Dickens created a new literary genre with his annual Christmas books. Beginning in 1843 with the publication of A Christmas Carol, Dickens published five Christmas-themed books at holiday time. The Cricket on the Hearth was the third in the series, and “it is said to rank second in importance as a Christmas Book” after A Christmas Carol (Eckel, 119). The Cricket on the Hearth was published on 20 December 1845, the title page postdated 1846. It proved enormously popular, doubling the circulation of its predecessors, with the first edition sold out by the end of the year. First printing, with second state of advertising leaf at rear (as usual). With engraved frontispiece and additional title and 12 wood-engraved illustrations after Leech, Doyle, Stanfield, Maclise and Landseer.
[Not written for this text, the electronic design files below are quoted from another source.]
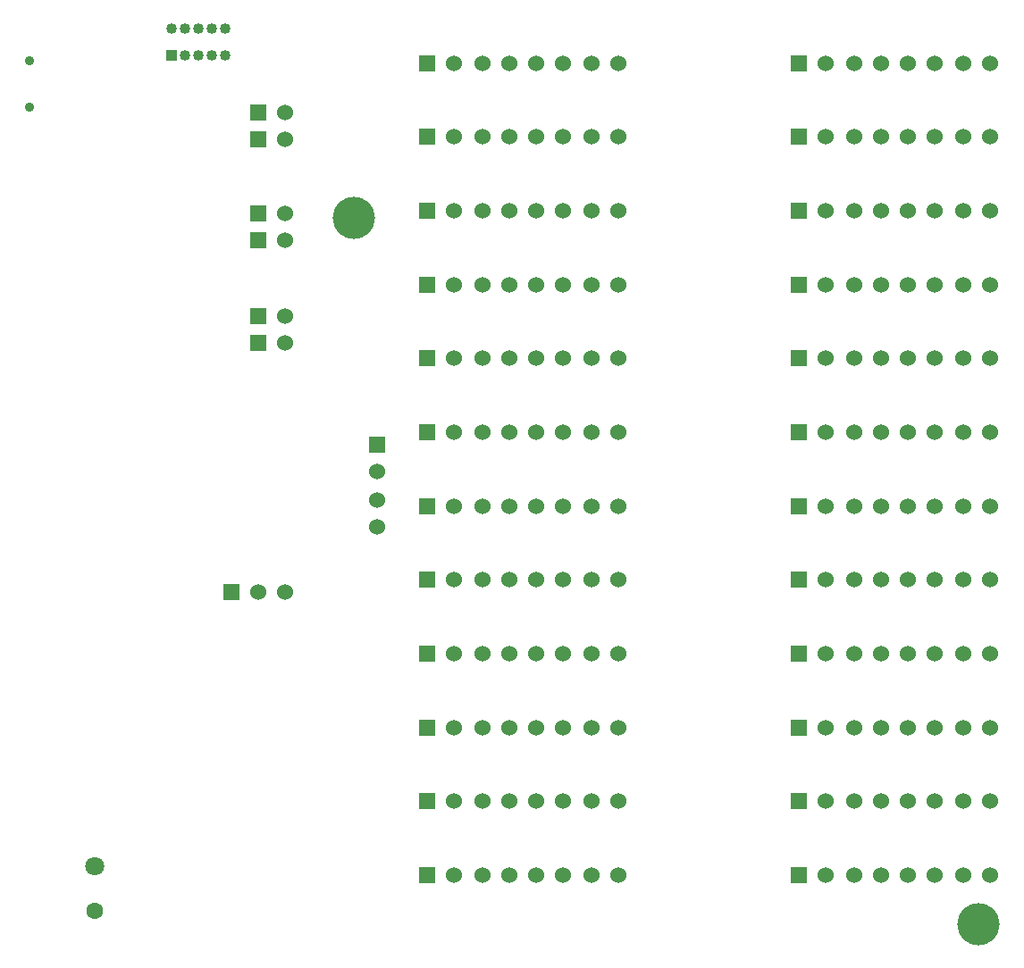
<source format=gbs>
%TF.FileFunction,Soldermask,Bot*%
%FSLAX46Y46*%
G04 Gerber Fmt 4.6, Leading zero omitted, Abs format (unit mm)*
G04 Created by KiCad (PCBNEW (2014-10-18 BZR 5203)-product) date 11/17/2014 11:17:48 AM*
%MOMM*%
G01*
G04 APERTURE LIST*
%ADD10C,0.150000*%
%ADD11C,0.900000*%
%ADD12C,1.016000*%
%ADD13R,1.016000X1.016000*%
%ADD14R,1.524000X1.524000*%
%ADD15C,1.524000*%
%ADD16C,1.600000*%
%ADD17C,1.800000*%
%ADD18C,4.000000*%
G04 APERTURE END LIST*
D10*
D11*
X91000000Y-65200000D03*
X91000000Y-60800000D03*
D12*
X108270000Y-60270000D03*
D13*
X104460000Y-60270000D03*
D12*
X104460000Y-57730000D03*
X105730000Y-60270000D03*
X105730000Y-57730000D03*
X107000000Y-60270000D03*
X107000000Y-57730000D03*
X108270000Y-57730000D03*
X109540000Y-60270000D03*
X109540000Y-57730000D03*
D14*
X128680000Y-61000000D03*
D15*
X131220000Y-61000000D03*
X133940000Y-61000000D03*
X136480000Y-61000000D03*
X139020000Y-61000000D03*
X141560000Y-61000000D03*
X144280000Y-61000000D03*
X146820000Y-61000000D03*
D14*
X163930000Y-61000000D03*
D15*
X166470000Y-61000000D03*
X169190000Y-61000000D03*
X171730000Y-61000000D03*
X174270000Y-61000000D03*
X176810000Y-61000000D03*
X179530000Y-61000000D03*
X182070000Y-61000000D03*
D14*
X128680000Y-89000000D03*
D15*
X131220000Y-89000000D03*
X133940000Y-89000000D03*
X136480000Y-89000000D03*
X139020000Y-89000000D03*
X141560000Y-89000000D03*
X144280000Y-89000000D03*
X146820000Y-89000000D03*
D14*
X163930000Y-89000000D03*
D15*
X166470000Y-89000000D03*
X169190000Y-89000000D03*
X171730000Y-89000000D03*
X174270000Y-89000000D03*
X176810000Y-89000000D03*
X179530000Y-89000000D03*
X182070000Y-89000000D03*
D14*
X128680000Y-117000000D03*
D15*
X131220000Y-117000000D03*
X133940000Y-117000000D03*
X136480000Y-117000000D03*
X139020000Y-117000000D03*
X141560000Y-117000000D03*
X144280000Y-117000000D03*
X146820000Y-117000000D03*
D14*
X163930000Y-117000000D03*
D15*
X166470000Y-117000000D03*
X169190000Y-117000000D03*
X171730000Y-117000000D03*
X174270000Y-117000000D03*
X176810000Y-117000000D03*
X179530000Y-117000000D03*
X182070000Y-117000000D03*
D14*
X128680000Y-68000000D03*
D15*
X131220000Y-68000000D03*
X133940000Y-68000000D03*
X136480000Y-68000000D03*
X139020000Y-68000000D03*
X141560000Y-68000000D03*
X144280000Y-68000000D03*
X146820000Y-68000000D03*
D14*
X163930000Y-68000000D03*
D15*
X166470000Y-68000000D03*
X169190000Y-68000000D03*
X171730000Y-68000000D03*
X174270000Y-68000000D03*
X176810000Y-68000000D03*
X179530000Y-68000000D03*
X182070000Y-68000000D03*
D14*
X128680000Y-75000000D03*
D15*
X131220000Y-75000000D03*
X133940000Y-75000000D03*
X136480000Y-75000000D03*
X139020000Y-75000000D03*
X141560000Y-75000000D03*
X144280000Y-75000000D03*
X146820000Y-75000000D03*
D14*
X163930000Y-75000000D03*
D15*
X166470000Y-75000000D03*
X169190000Y-75000000D03*
X171730000Y-75000000D03*
X174270000Y-75000000D03*
X176810000Y-75000000D03*
X179530000Y-75000000D03*
X182070000Y-75000000D03*
D14*
X128680000Y-82000000D03*
D15*
X131220000Y-82000000D03*
X133940000Y-82000000D03*
X136480000Y-82000000D03*
X139020000Y-82000000D03*
X141560000Y-82000000D03*
X144280000Y-82000000D03*
X146820000Y-82000000D03*
D14*
X163930000Y-82000000D03*
D15*
X166470000Y-82000000D03*
X169190000Y-82000000D03*
X171730000Y-82000000D03*
X174270000Y-82000000D03*
X176810000Y-82000000D03*
X179530000Y-82000000D03*
X182070000Y-82000000D03*
D14*
X128680000Y-124000000D03*
D15*
X131220000Y-124000000D03*
X133940000Y-124000000D03*
X136480000Y-124000000D03*
X139020000Y-124000000D03*
X141560000Y-124000000D03*
X144280000Y-124000000D03*
X146820000Y-124000000D03*
D14*
X163930000Y-124000000D03*
D15*
X166470000Y-124000000D03*
X169190000Y-124000000D03*
X171730000Y-124000000D03*
X174270000Y-124000000D03*
X176810000Y-124000000D03*
X179530000Y-124000000D03*
X182070000Y-124000000D03*
D14*
X128680000Y-131000000D03*
D15*
X131220000Y-131000000D03*
X133940000Y-131000000D03*
X136480000Y-131000000D03*
X139020000Y-131000000D03*
X141560000Y-131000000D03*
X144280000Y-131000000D03*
X146820000Y-131000000D03*
D14*
X163930000Y-131000000D03*
D15*
X166470000Y-131000000D03*
X169190000Y-131000000D03*
X171730000Y-131000000D03*
X174270000Y-131000000D03*
X176810000Y-131000000D03*
X179530000Y-131000000D03*
X182070000Y-131000000D03*
D14*
X128680000Y-138000000D03*
D15*
X131220000Y-138000000D03*
X133940000Y-138000000D03*
X136480000Y-138000000D03*
X139020000Y-138000000D03*
X141560000Y-138000000D03*
X144280000Y-138000000D03*
X146820000Y-138000000D03*
D14*
X163930000Y-138000000D03*
D15*
X166470000Y-138000000D03*
X169190000Y-138000000D03*
X171730000Y-138000000D03*
X174270000Y-138000000D03*
X176810000Y-138000000D03*
X179530000Y-138000000D03*
X182070000Y-138000000D03*
D14*
X128680000Y-96000000D03*
D15*
X131220000Y-96000000D03*
X133940000Y-96000000D03*
X136480000Y-96000000D03*
X139020000Y-96000000D03*
X141560000Y-96000000D03*
X144280000Y-96000000D03*
X146820000Y-96000000D03*
D14*
X163930000Y-96000000D03*
D15*
X166470000Y-96000000D03*
X169190000Y-96000000D03*
X171730000Y-96000000D03*
X174270000Y-96000000D03*
X176810000Y-96000000D03*
X179530000Y-96000000D03*
X182070000Y-96000000D03*
D14*
X128680000Y-103000000D03*
D15*
X131220000Y-103000000D03*
X133940000Y-103000000D03*
X136480000Y-103000000D03*
X139020000Y-103000000D03*
X141560000Y-103000000D03*
X144280000Y-103000000D03*
X146820000Y-103000000D03*
D14*
X163930000Y-103000000D03*
D15*
X166470000Y-103000000D03*
X169190000Y-103000000D03*
X171730000Y-103000000D03*
X174270000Y-103000000D03*
X176810000Y-103000000D03*
X179530000Y-103000000D03*
X182070000Y-103000000D03*
D14*
X128680000Y-110000000D03*
D15*
X131220000Y-110000000D03*
X133940000Y-110000000D03*
X136480000Y-110000000D03*
X139020000Y-110000000D03*
X141560000Y-110000000D03*
X144280000Y-110000000D03*
X146820000Y-110000000D03*
D14*
X163930000Y-110000000D03*
D15*
X166470000Y-110000000D03*
X169190000Y-110000000D03*
X171730000Y-110000000D03*
X174270000Y-110000000D03*
X176810000Y-110000000D03*
X179530000Y-110000000D03*
X182070000Y-110000000D03*
X115270000Y-68270000D03*
D14*
X112730000Y-68270000D03*
X112730000Y-65730000D03*
D15*
X115270000Y-65730000D03*
X115270000Y-77770000D03*
D14*
X112730000Y-77770000D03*
X112730000Y-75230000D03*
D15*
X115270000Y-75230000D03*
X115270000Y-87520000D03*
D14*
X112730000Y-87520000D03*
X112730000Y-84980000D03*
D15*
X115270000Y-84980000D03*
D14*
X110160000Y-111200000D03*
D15*
X112700000Y-111200000D03*
X115240000Y-111200000D03*
D14*
X124000000Y-97180000D03*
D15*
X124000000Y-99720000D03*
X124000000Y-102440000D03*
X124000000Y-104980000D03*
D16*
X97250000Y-141400000D03*
D17*
X97250000Y-137150000D03*
D18*
X121790000Y-75650000D03*
X180980000Y-142620000D03*
M02*

</source>
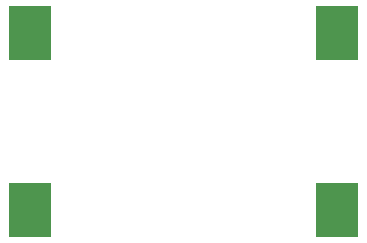
<source format=gbr>
%TF.GenerationSoftware,KiCad,Pcbnew,8.0.7-1.fc41*%
%TF.CreationDate,2024-12-31T22:09:06+08:00*%
%TF.ProjectId,mp2236_power_driver,6d703232-3336-45f7-906f-7765725f6472,rev?*%
%TF.SameCoordinates,Original*%
%TF.FileFunction,Soldermask,Bot*%
%TF.FilePolarity,Negative*%
%FSLAX46Y46*%
G04 Gerber Fmt 4.6, Leading zero omitted, Abs format (unit mm)*
G04 Created by KiCad (PCBNEW 8.0.7-1.fc41) date 2024-12-31 22:09:06*
%MOMM*%
%LPD*%
G01*
G04 APERTURE LIST*
G04 Aperture macros list*
%AMRoundRect*
0 Rectangle with rounded corners*
0 $1 Rounding radius*
0 $2 $3 $4 $5 $6 $7 $8 $9 X,Y pos of 4 corners*
0 Add a 4 corners polygon primitive as box body*
4,1,4,$2,$3,$4,$5,$6,$7,$8,$9,$2,$3,0*
0 Add four circle primitives for the rounded corners*
1,1,$1+$1,$2,$3*
1,1,$1+$1,$4,$5*
1,1,$1+$1,$6,$7*
1,1,$1+$1,$8,$9*
0 Add four rect primitives between the rounded corners*
20,1,$1+$1,$2,$3,$4,$5,0*
20,1,$1+$1,$4,$5,$6,$7,0*
20,1,$1+$1,$6,$7,$8,$9,0*
20,1,$1+$1,$8,$9,$2,$3,0*%
G04 Aperture macros list end*
%ADD10RoundRect,0.050000X1.750000X-2.250000X1.750000X2.250000X-1.750000X2.250000X-1.750000X-2.250000X0*%
G04 APERTURE END LIST*
D10*
%TO.C,J1*%
X112000000Y-77500000D03*
X112000000Y-62500000D03*
%TD*%
%TO.C,J2*%
X138000000Y-77500000D03*
X138000000Y-62500000D03*
%TD*%
M02*

</source>
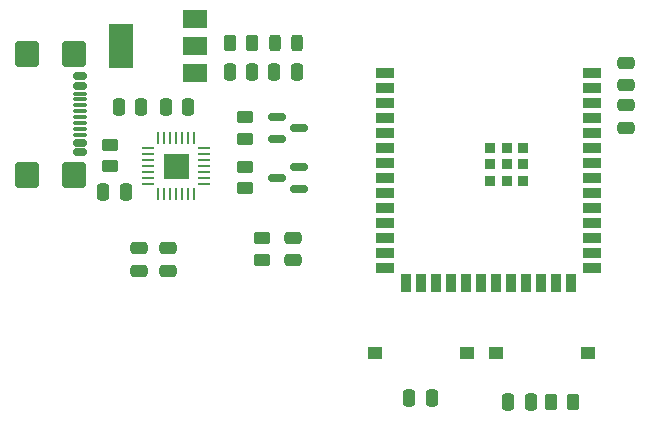
<source format=gbr>
%TF.GenerationSoftware,KiCad,Pcbnew,7.0.9*%
%TF.CreationDate,2024-04-10T17:12:19-05:00*%
%TF.ProjectId,Aniversario-PCBWAY,416e6976-6572-4736-9172-696f2d504342,rev?*%
%TF.SameCoordinates,Original*%
%TF.FileFunction,Paste,Bot*%
%TF.FilePolarity,Positive*%
%FSLAX46Y46*%
G04 Gerber Fmt 4.6, Leading zero omitted, Abs format (unit mm)*
G04 Created by KiCad (PCBNEW 7.0.9) date 2024-04-10 17:12:19*
%MOMM*%
%LPD*%
G01*
G04 APERTURE LIST*
G04 Aperture macros list*
%AMRoundRect*
0 Rectangle with rounded corners*
0 $1 Rounding radius*
0 $2 $3 $4 $5 $6 $7 $8 $9 X,Y pos of 4 corners*
0 Add a 4 corners polygon primitive as box body*
4,1,4,$2,$3,$4,$5,$6,$7,$8,$9,$2,$3,0*
0 Add four circle primitives for the rounded corners*
1,1,$1+$1,$2,$3*
1,1,$1+$1,$4,$5*
1,1,$1+$1,$6,$7*
1,1,$1+$1,$8,$9*
0 Add four rect primitives between the rounded corners*
20,1,$1+$1,$2,$3,$4,$5,0*
20,1,$1+$1,$4,$5,$6,$7,0*
20,1,$1+$1,$6,$7,$8,$9,0*
20,1,$1+$1,$8,$9,$2,$3,0*%
G04 Aperture macros list end*
%ADD10C,0.010000*%
%ADD11RoundRect,0.250000X-0.262500X-0.450000X0.262500X-0.450000X0.262500X0.450000X-0.262500X0.450000X0*%
%ADD12RoundRect,0.250000X0.250000X0.475000X-0.250000X0.475000X-0.250000X-0.475000X0.250000X-0.475000X0*%
%ADD13RoundRect,0.250000X-0.250000X-0.475000X0.250000X-0.475000X0.250000X0.475000X-0.250000X0.475000X0*%
%ADD14RoundRect,0.250000X-0.475000X0.250000X-0.475000X-0.250000X0.475000X-0.250000X0.475000X0.250000X0*%
%ADD15RoundRect,0.250000X0.475000X-0.250000X0.475000X0.250000X-0.475000X0.250000X-0.475000X-0.250000X0*%
%ADD16RoundRect,0.150000X-0.587500X-0.150000X0.587500X-0.150000X0.587500X0.150000X-0.587500X0.150000X0*%
%ADD17RoundRect,0.250000X0.450000X-0.262500X0.450000X0.262500X-0.450000X0.262500X-0.450000X-0.262500X0*%
%ADD18RoundRect,0.243750X0.243750X0.456250X-0.243750X0.456250X-0.243750X-0.456250X0.243750X-0.456250X0*%
%ADD19RoundRect,0.250000X-0.450000X0.262500X-0.450000X-0.262500X0.450000X-0.262500X0.450000X0.262500X0*%
%ADD20RoundRect,0.150000X0.587500X0.150000X-0.587500X0.150000X-0.587500X-0.150000X0.587500X-0.150000X0*%
%ADD21R,2.000000X1.500000*%
%ADD22R,2.000000X3.800000*%
%ADD23R,1.500000X0.900000*%
%ADD24R,0.900000X1.500000*%
%ADD25R,0.900000X0.900000*%
%ADD26RoundRect,0.150000X0.425000X-0.150000X0.425000X0.150000X-0.425000X0.150000X-0.425000X-0.150000X0*%
%ADD27RoundRect,0.075000X0.500000X-0.075000X0.500000X0.075000X-0.500000X0.075000X-0.500000X-0.075000X0*%
%ADD28RoundRect,0.250000X0.750000X-0.840000X0.750000X0.840000X-0.750000X0.840000X-0.750000X-0.840000X0*%
%ADD29R,1.250000X1.000000*%
%ADD30R,0.990000X0.270000*%
%ADD31R,0.270000X0.990000*%
G04 APERTURE END LIST*
%TO.C,U1*%
D10*
X51527740Y-64427740D02*
X49472260Y-64427740D01*
X49472260Y-62372260D01*
X51527740Y-62372260D01*
X51527740Y-64427740D01*
G36*
X51527740Y-64427740D02*
G01*
X49472260Y-64427740D01*
X49472260Y-62372260D01*
X51527740Y-62372260D01*
X51527740Y-64427740D01*
G37*
%TD*%
D11*
%TO.C,R5*%
X82287500Y-83400000D03*
X84112500Y-83400000D03*
%TD*%
D12*
%TO.C,C8*%
X80550000Y-83400000D03*
X78650000Y-83400000D03*
%TD*%
D13*
%TO.C,C7*%
X70250000Y-83000000D03*
X72150000Y-83000000D03*
%TD*%
D14*
%TO.C,C6*%
X88600000Y-58250000D03*
X88600000Y-60150000D03*
%TD*%
D15*
%TO.C,C5*%
X88600000Y-56550000D03*
X88600000Y-54650000D03*
%TD*%
D16*
%TO.C,Q1*%
X59062500Y-61100000D03*
X59062500Y-59200000D03*
X60937500Y-60150000D03*
%TD*%
D13*
%TO.C,C11*%
X55050000Y-55400000D03*
X56950000Y-55400000D03*
%TD*%
D15*
%TO.C,C2*%
X47400000Y-72250000D03*
X47400000Y-70350000D03*
%TD*%
%TO.C,C3*%
X49800000Y-72250000D03*
X49800000Y-70350000D03*
%TD*%
D11*
%TO.C,R6*%
X55087500Y-53000000D03*
X56912500Y-53000000D03*
%TD*%
D17*
%TO.C,R1*%
X44900000Y-63412500D03*
X44900000Y-61587500D03*
%TD*%
D18*
%TO.C,D1*%
X60737500Y-53000000D03*
X58862500Y-53000000D03*
%TD*%
D17*
%TO.C,R3*%
X56337500Y-65262500D03*
X56337500Y-63437500D03*
%TD*%
D19*
%TO.C,R4*%
X57800000Y-69487500D03*
X57800000Y-71312500D03*
%TD*%
D17*
%TO.C,R2*%
X56337500Y-61062500D03*
X56337500Y-59237500D03*
%TD*%
D12*
%TO.C,C9*%
X47550000Y-58400000D03*
X45650000Y-58400000D03*
%TD*%
%TO.C,C12*%
X60750000Y-55400000D03*
X58850000Y-55400000D03*
%TD*%
D20*
%TO.C,Q2*%
X60937500Y-63450000D03*
X60937500Y-65350000D03*
X59062500Y-64400000D03*
%TD*%
D14*
%TO.C,C4*%
X60400000Y-69450000D03*
X60400000Y-71350000D03*
%TD*%
D12*
%TO.C,C1*%
X46250000Y-65600000D03*
X44350000Y-65600000D03*
%TD*%
D21*
%TO.C,U3*%
X52150000Y-50950000D03*
X52150000Y-53250000D03*
D22*
X45850000Y-53250000D03*
D21*
X52150000Y-55550000D03*
%TD*%
D23*
%TO.C,U2*%
X85750000Y-55500000D03*
X85750000Y-56770000D03*
X85750000Y-58040000D03*
X85750000Y-59310000D03*
X85750000Y-60580000D03*
X85750000Y-61850000D03*
X85750000Y-63120000D03*
X85750000Y-64390000D03*
X85750000Y-65660000D03*
X85750000Y-66930000D03*
X85750000Y-68200000D03*
X85750000Y-69470000D03*
X85750000Y-70740000D03*
X85750000Y-72010000D03*
D24*
X83985000Y-73260000D03*
X82715000Y-73260000D03*
X81445000Y-73260000D03*
X80175000Y-73260000D03*
X78905000Y-73260000D03*
X77635000Y-73260000D03*
X76365000Y-73260000D03*
X75095000Y-73260000D03*
X73825000Y-73260000D03*
X72555000Y-73260000D03*
X71285000Y-73260000D03*
X70015000Y-73260000D03*
D23*
X68250000Y-72010000D03*
X68250000Y-70740000D03*
X68250000Y-69470000D03*
X68250000Y-68200000D03*
X68250000Y-66930000D03*
X68250000Y-65660000D03*
X68250000Y-64390000D03*
X68250000Y-63120000D03*
X68250000Y-61850000D03*
X68250000Y-60580000D03*
X68250000Y-59310000D03*
X68250000Y-58040000D03*
X68250000Y-56770000D03*
X68250000Y-55500000D03*
D25*
X79900000Y-64620000D03*
X79900000Y-64620000D03*
X79900000Y-63220000D03*
X79900000Y-61820000D03*
X78500000Y-64620000D03*
X78500000Y-63220000D03*
X78500000Y-61820000D03*
X78500000Y-61820000D03*
X77100000Y-64620000D03*
X77100000Y-63220000D03*
X77100000Y-61820000D03*
%TD*%
D26*
%TO.C,P1*%
X42430000Y-62200000D03*
X42430000Y-61400000D03*
D27*
X42430000Y-60250000D03*
X42430000Y-59250000D03*
X42430000Y-58750000D03*
X42430000Y-57750000D03*
D26*
X42430000Y-56600000D03*
X42430000Y-55800000D03*
X42430000Y-55800000D03*
X42430000Y-56600000D03*
D27*
X42430000Y-57250000D03*
X42430000Y-58250000D03*
X42430000Y-59750000D03*
X42430000Y-60750000D03*
D26*
X42430000Y-61400000D03*
X42430000Y-62200000D03*
D28*
X37925000Y-64110000D03*
X41855000Y-64110000D03*
X37925000Y-53890000D03*
X41855000Y-53890000D03*
%TD*%
D13*
%TO.C,C10*%
X49650000Y-58400000D03*
X51550000Y-58400000D03*
%TD*%
D29*
%TO.C,RESET1*%
X67375000Y-79250000D03*
X75125000Y-79250000D03*
%TD*%
D30*
%TO.C,U1*%
X48140000Y-64900000D03*
X48140000Y-64400000D03*
X48140000Y-63900000D03*
X48140000Y-63400000D03*
X48140000Y-62900000D03*
X48140000Y-62400000D03*
X48140000Y-61900000D03*
D31*
X49000000Y-61040000D03*
X49500000Y-61040000D03*
X50000000Y-61040000D03*
X50500000Y-61040000D03*
X51000000Y-61040000D03*
X51500000Y-61040000D03*
X52000000Y-61040000D03*
D30*
X52860000Y-61900000D03*
X52860000Y-62400000D03*
X52860000Y-62900000D03*
X52860000Y-63400000D03*
X52860000Y-63900000D03*
X52860000Y-64400000D03*
X52860000Y-64900000D03*
D31*
X52000000Y-65760000D03*
X51500000Y-65760000D03*
X51000000Y-65760000D03*
X50500000Y-65760000D03*
X50000000Y-65760000D03*
X49500000Y-65760000D03*
X49000000Y-65760000D03*
%TD*%
D29*
%TO.C,BOOT1*%
X77625000Y-79250000D03*
X85375000Y-79250000D03*
%TD*%
M02*

</source>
Smith II:6. Gimbel A92. Eckel, 119-20. As befitting such a splendid presentation copy, the book has spent the last century in the leading collections of Dickens. Alongside D’Orsay’s own bookplate on the front pastedown are three other plates. Firstly that of the Comte Alain de Suzannet (who recorded in his own catalogue that he purchased it for £400 from J. E. S. Sawter), sold in his sale 22 November 1971, lot 85; then Kenyon Starling; bequeathed to William E. Self; finally in the Lawrence Drizen collection of Charles Dickens, dispersed in 2019. Decades of careful ownership have ensured that the book—often found sunned and worn—here remains in remarkably fresh condition.

Just a touch of rubbing to joints. Still a fine, bright copy.